L’effet très favorable sur les finances de la branche vieillesse d’un relèvement de l’âge légal de départ à la retraite, surtout à moyen et à long terme, n’est pourtant plus à démontrer.
C’est pourquoi le présent amendement tend à prévoir le relèvement graduel de cet âge légal au-delà du 1er janvier 2017 et à le fixer à 64 ans au 1er janvier 2024 pour la génération née en 1960.
En vertu des dispositions de l'article L. 351-8 du code de la sécurité sociale, la poursuite du relèvement de l'âge légal de départ à la retraite entraînera mécaniquement celle du relèvement de l'âge de la retraite à taux plein sans décote, qui lui est supérieur de cinq ans. Ce dernier, qui sera porté à 67 ans au 1er janvier 2017, sera donc de 69 ans au 1er janvier 2024.
La commission a voulu présenter cet amendement car, en examinant les chiffres de l’évolution de notre régime de retraite, on voit bien que l’équilibre ne sera pas atteint en 2017 ni au-delà.

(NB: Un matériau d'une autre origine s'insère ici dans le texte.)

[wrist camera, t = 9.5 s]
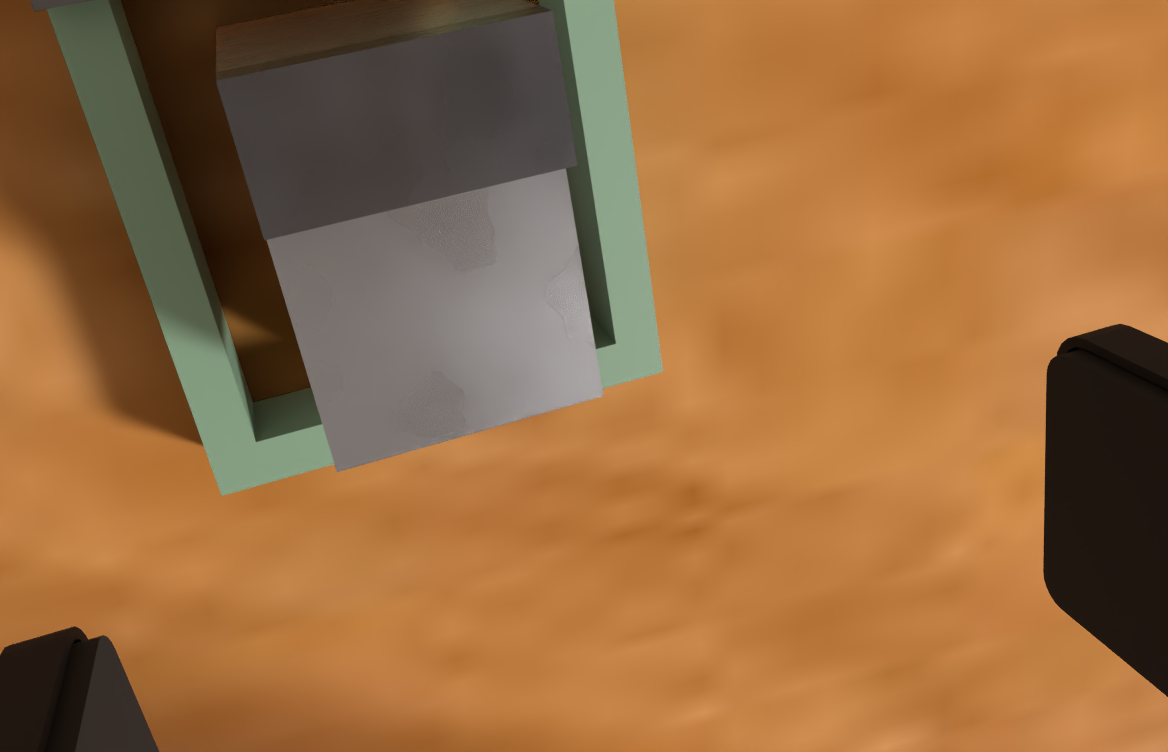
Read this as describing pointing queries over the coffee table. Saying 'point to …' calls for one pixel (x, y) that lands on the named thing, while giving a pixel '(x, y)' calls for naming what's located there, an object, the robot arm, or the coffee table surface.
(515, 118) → the chute block
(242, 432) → the frame
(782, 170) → the coffee table surface
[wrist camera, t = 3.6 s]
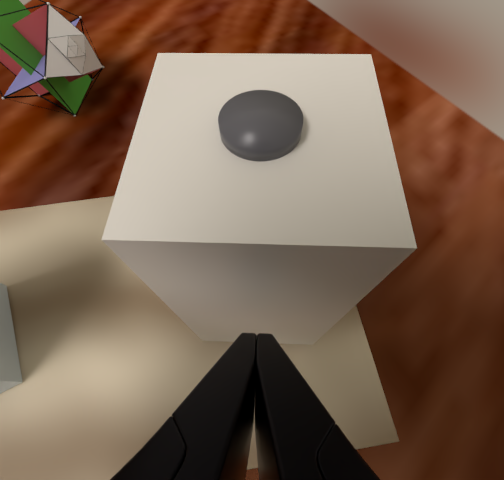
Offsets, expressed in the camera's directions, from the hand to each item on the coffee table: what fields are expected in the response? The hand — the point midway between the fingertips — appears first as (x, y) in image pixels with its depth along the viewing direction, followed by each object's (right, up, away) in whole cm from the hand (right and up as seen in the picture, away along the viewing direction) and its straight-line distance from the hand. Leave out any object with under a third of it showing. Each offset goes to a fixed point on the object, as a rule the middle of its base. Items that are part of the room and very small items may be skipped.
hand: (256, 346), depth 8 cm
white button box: (0, 0, +6) cm, 7 cm away
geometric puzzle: (-14, +14, +15) cm, 25 cm away
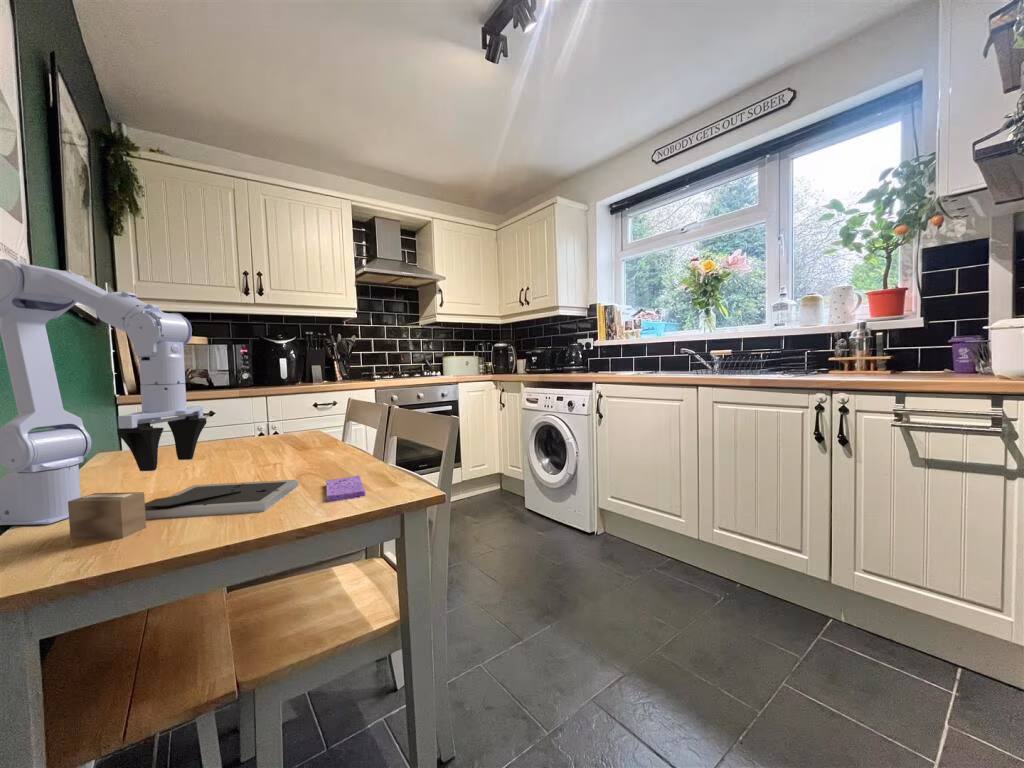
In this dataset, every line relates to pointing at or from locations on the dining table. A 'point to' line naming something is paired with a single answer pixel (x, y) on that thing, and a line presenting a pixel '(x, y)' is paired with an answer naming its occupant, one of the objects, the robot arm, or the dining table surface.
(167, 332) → the robot arm
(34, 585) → the dining table surface
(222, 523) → the dining table surface
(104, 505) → the walnut block
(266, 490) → the picture frame
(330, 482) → the sponges
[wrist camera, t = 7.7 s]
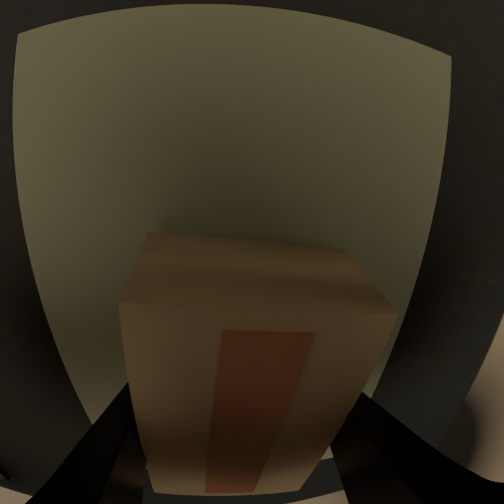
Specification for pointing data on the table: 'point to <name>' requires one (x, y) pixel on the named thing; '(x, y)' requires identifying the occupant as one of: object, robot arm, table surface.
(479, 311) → the table surface
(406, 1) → the table surface
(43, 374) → the table surface
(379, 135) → the rubber mat
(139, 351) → the striped cardboard box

L’équilibre ne sera pas au rendez-vous non seulement en raison de l’importance de la crise économique, mais aussi parce que, dans les chiffres qui nous sont présentés – 1, 7 milliard d’euros de déficit en 2014 et un peu plus de 1 milliard d’euros en 2015 –, on ne prend pas en compte le déficit du FSV, le Fonds de solidarité vieillesse, qui s’élève aujourd’hui à 2, 9 milliards d’euros, et qui se maintiendra à peu près à ce niveau : même à l’horizon 2018 ou 2019, il s’établira à près de 2 milliards d’euros. Autrement dit, le FSV, qui est porté par la CADES, est en fait un trompe-l’œil.
C’est pourquoi nous vous soumettons, mes chers collègues, cette proposition, qui, je le reconnais, est extrêmement dure socialement, mais qui est la seule possible. En effet, quand on regarde la courbe d’évolution du déficit, on voit bien que, depuis 2010, c’est le report de l’âge légal de départ à la retraite qui a permis les améliorations les plus significatives : ainsi, alors que le déficit dépassait les 11 milliards d’euros en 2010, il est tombé cette année à 1, 7 milliard d’euros. Bien sûr, d’autres mesures ont eu aussi des effets positifs, dont le report de la revalorisation des pensions de six mois prévu par la loi du 20 janvier 2014 et l’augmentation de 0, 3 % des cotisations tant des salariés que des employeurs.
Oui, et je m’adresse à mes collègues de la gauche, cette proposition est très dure, mais je n’aurais pas osé la présenter si deux dispositifs ne permettaient pas d’adoucir le système : le départ à la retraite anticipée pour les carrières longues qui date de 2003 et qui a été très largement amélioré en 2012, ainsi que le compte personnel de prévention de la pénibilité. Je me tourne à présent vers mes collègues de la droite : je sais que vous n’êtes pas de cet avis, mais je considère, pour ma part, que la réelle prise en compte de la pénibilité une très bonne chose. Certes, le mécanisme doit encore être amélioré, car les employeurs estiment le compte pénibilité, en l’état, inapplicable, en raison des difficultés qu’ils rencontrent.
Ainsi, si notre amendement est adopté, l’âge légal de départ à la retraite sera reporté à 64 ans en 2024, mais les personnes qui ont travaillé dur et qui ont eu des carrières longues pourront toujours prendre leur retraite à 62 ans et bénéficier du taux plein à 67 ans.
Je vous demande, mes chers collègues, d’adopter un comportement républicain, car notre régime de retraite par répartition, auquel nous sommes tous attachés, risque de connaître de graves difficultés et son avenir est incertain. C’est pourquoi, il faut, d’un côté, que la majorité sénatoriale tende la main à la gauche car le compte pénibilité constitue une réelle avancée, et, de l’autre côté, que l’opposition sénatoriale comprenne qu’on rendra un grand service à la France si on arrive à pérenniser notre système de retraite.
Madame la secrétaire d’État, la mesure que je propose est très confortable pour vous, car son adoption rendra la préparation du budget plus facile à l’avenir : certes, elle est forcément impopulaire, mais c’est le Sénat qui en portera la responsabilité.